Порою на него находили минуты грустных сомнений и тяжелого раздумья, и это были те минуты, когда логика рассудка заявляла свой голос.

"К чему все это!" думалось тогда Хвалынцеву. "Раз, что я уже по убеждению, по совести, твердо решил себе не быть более с ними; если я честно воротился назад к своим, какое дело мне до Цезарины?!. И возможны ли, наконец, эти безумные надежды на нее, возможна ли эта любовь, если эта женщина отдает мне ее только под условием моей измены, самой низкой, самой черной измены из всех, какие лишь бывают на свете?!

О, если бы ты верил в это дело, если бы для тебя теперь еще были возможны, как в первую минуту, хотя бы твои собственные, личные иллюзии, если бы ты мог заблуждаться в этом деле, считая его действительно общим, близким и кровным всем нам — о, тогда бы… какое счастие! Я мог бы честно любить, любить не против совести, не против чести, не против долга… Тогда бы было, по крайней мере, хоть какое-нибудь оправдание этому чувству, этой несчастной, проклятой страсти. А теперь… теперь между мной и ею целая бездна — непроходимая, бесконечная бездна!.. Раз, что ты не с ними — эта любовь невозможна, бесцельна, бесплодна! — К чему же она?.. бросить ее! вырвать ее вон из сердца, заглушить, задушить ее в себе — это будет единственное умное и честное дело; это все, что остается мне теперь!

"…Вырвать, задушить — легко сказать!.. Ну, и вырывай ее вместе с сердцем, души вместе с самим собою!.. И разве иначе возможно сделать это?.."

И действительно, наперекор рассудку, наперекор даже самой совести и чувству чести, Хвалынцев с ужасом чувствовал, что в нем нет сил отрешиться от этого проклятого, слепого чувства, которое после новой встречи с Цезариной, во все эти последние дни обуяло его с новою, еще не испытанною доселе и неотразимою мощью.

Он, действительно, страдал, изнемогая в бессильной борьбе с самим собою, сознавал все свое нравственное ничтожество, всю свою немощь — и был истинно несчастлив.

Все товарищи ясно видели в нем какую-то странную перемену, но никто из них, кроме Свитки, не подозревал, что именно творится в глубине его сердца и совести.

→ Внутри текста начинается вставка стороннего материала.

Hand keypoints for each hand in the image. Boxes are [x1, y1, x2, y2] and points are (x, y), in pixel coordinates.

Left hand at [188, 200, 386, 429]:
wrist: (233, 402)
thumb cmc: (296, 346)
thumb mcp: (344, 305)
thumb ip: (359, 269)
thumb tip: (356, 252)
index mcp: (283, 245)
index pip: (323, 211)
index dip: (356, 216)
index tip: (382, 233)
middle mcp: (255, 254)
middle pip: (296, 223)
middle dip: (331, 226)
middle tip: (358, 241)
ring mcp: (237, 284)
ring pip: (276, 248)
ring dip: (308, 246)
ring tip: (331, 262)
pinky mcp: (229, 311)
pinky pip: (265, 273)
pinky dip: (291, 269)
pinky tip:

Он сознавал, что его вторичное сближение со Свиткой, и все эти сообщения, новости, известия и разговоры о ней — совершенно напрасны и бесцельны и просто глупы, наконец, что всего этого, по-настоящему, вовсе бы не следовало ему делать, но…

И как скоро возникало в душе это всесильное но, он чувствовал, что с него-то и начинается его собственное бессилие воли, его "нравственное падение". В эти минуты он был похож на запойного пьяницу, который мучительно сознает весь вред, все безобразие своей несчастной слабости и все-таки тянется к рюмке. И как для пьяницы эта рюмка несет с собою одуряющий туман забвенья и как бы некое облегченье, так и для Хвалынцева в этих Свиткиных известиях и разговорах заключался подобный же туман сладкой одури. Он не шутя признавал в себе эти минуты — минутами "нравственного падения и немощи", но как скоро под раздражающим интересом хоть знать о ней что-либо, если уж не видеть ее самоё, под обаянием разговоров о любимой женщине, под впечатлением ее чудного образа, который весь так вот и рисуется при этом в его воображении со всеми своими благоухающими, яркими красками, — как скоро под влиянием всего этого забывалось сознание собственного падения и немощи, Константину становилось вдруг легко и отрадно. Таким образом, собственно самое это «падение» приносило ему с собою счастливые и ничем незаменимые минуты облегчения и беззаветного забытья. Но уходил от него Свитка — и с его уходом исчезали вскоре и счастливые минуты, оставляя по себе только раздражение возбужденного и неудовлетворяемого чувства да новый груз старых сомнений, укоров и печального сознания собственного презренного ничтожества.

Что ж оставалось ему после этого, при сознании полной невозможности побороть и убить в себе свое несчастное, слепое чувство, — ему, который просто изнемогал, уставал и нравственно, и даже физически под гнетом непрестанной борьбы с самим собою? — Оставалось — почти невольно, почти боясь признаться в том самому себе — искать тех сладких, облегчающих и беззаветно счастливых минут одури и забвения, которые он сам же заклеймил именем своего падения нравственного. И он поэтому желал и ждал со всем нетерпением влюбленной юности кратковременных посещений Василия Свитки, досадуя лишь на то, что зачем они так краткосрочны и не столь часты, как бы хотелось.